Per prima cosa si verifica quando il problema ha iniziato a presentarsi e cosa ha alimentato la catena degli eventi. Le domande tipiche sono: “Come sono iniziate le cose?”, “Cosa stava succedendo quando sono iniziate le cose?” ” E poi cosa è successo? “. Il  terapeuta gioca il ruolo dello spettatore ingenuo, non interpreta, non fa supposizioni, quello che fa è  porre domande e ascoltare.  Per cui si parte da una situazione difficile, la si descrive in tutte le sue parti, si  esamina la soluzione adottata dal paziente e si verifica la sua efficacia nella risoluzione del problema.  Attraverso il processo di problem solving terapeuta e paziente individuano soluzioni più adatte e accessibili.

Una efficace analisi comportamentale richiede che emerga la natura obiettiva dei fatti: a) la loro rilevanza soggettiva e la risonanza emotiva con cui vengono vissuti ( emozioni, percezioni somatiche, azioni, immagini mentali,  pensieri, assunti, aspettative ), b)  gli effetti che i comportamenti del paziente producono sul suo ambiente e sulle sue relazioni.

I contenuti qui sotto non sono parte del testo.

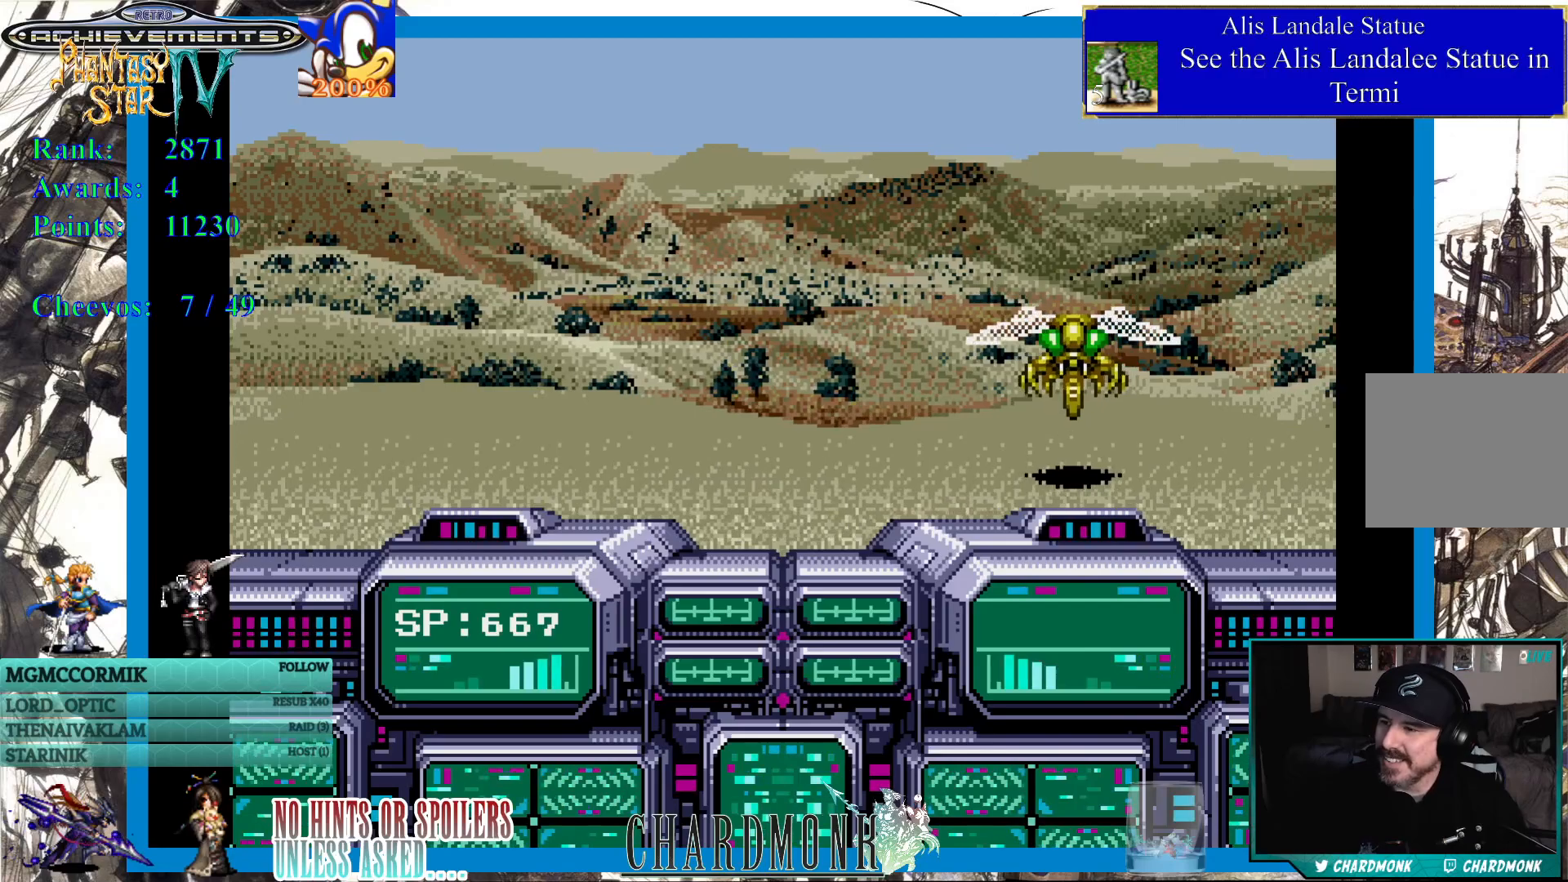
{"buttons": [], "left_stick": "center", "right_stick": "center", "events": []}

Dopo che il terapeuta e il paziente hanno svolto per varie volte l’analisi della catena dei comportamenti, dovrebbero essere in grado di formulare delle ipotesi sulla natura del problema e di individuare ciò che si presenta con maggiore frequenza. Questo processo permette al paziente di migliorare le sue capacità riflessive (su di sé, sugli altri e sugli eventi), capacità, che a  loro volta, gli consentiranno di evitare quei comportamenti impulsivi che tanto hanno contribuito al suo disagio personale e relazionale.